* Written task: Reproduce the data from its beginning through the line containing "lly good story to follow...", inclusive, with "cat videos" changed to "dog videos" and everything else left as it stands. Leave the pictures out.

* Records:
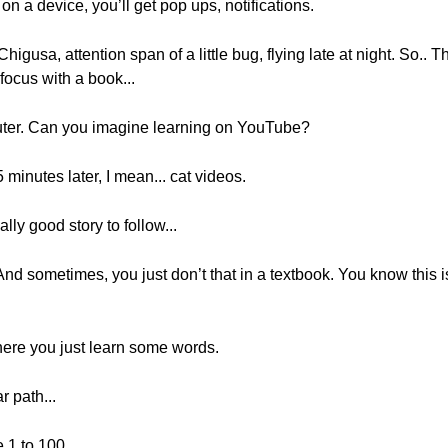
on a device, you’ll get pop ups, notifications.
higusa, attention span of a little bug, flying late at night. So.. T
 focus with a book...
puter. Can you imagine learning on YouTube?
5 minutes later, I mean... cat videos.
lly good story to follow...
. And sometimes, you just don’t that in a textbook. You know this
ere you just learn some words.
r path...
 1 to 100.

* Output below:
on a device, you’ll get pop ups, notifications.
higusa, attention span of a little bug, flying late at night. So.. T
 focus with a book...
puter. Can you imagine learning on YouTube?
5 minutes later, I mean... dog videos.
lly good story to follow...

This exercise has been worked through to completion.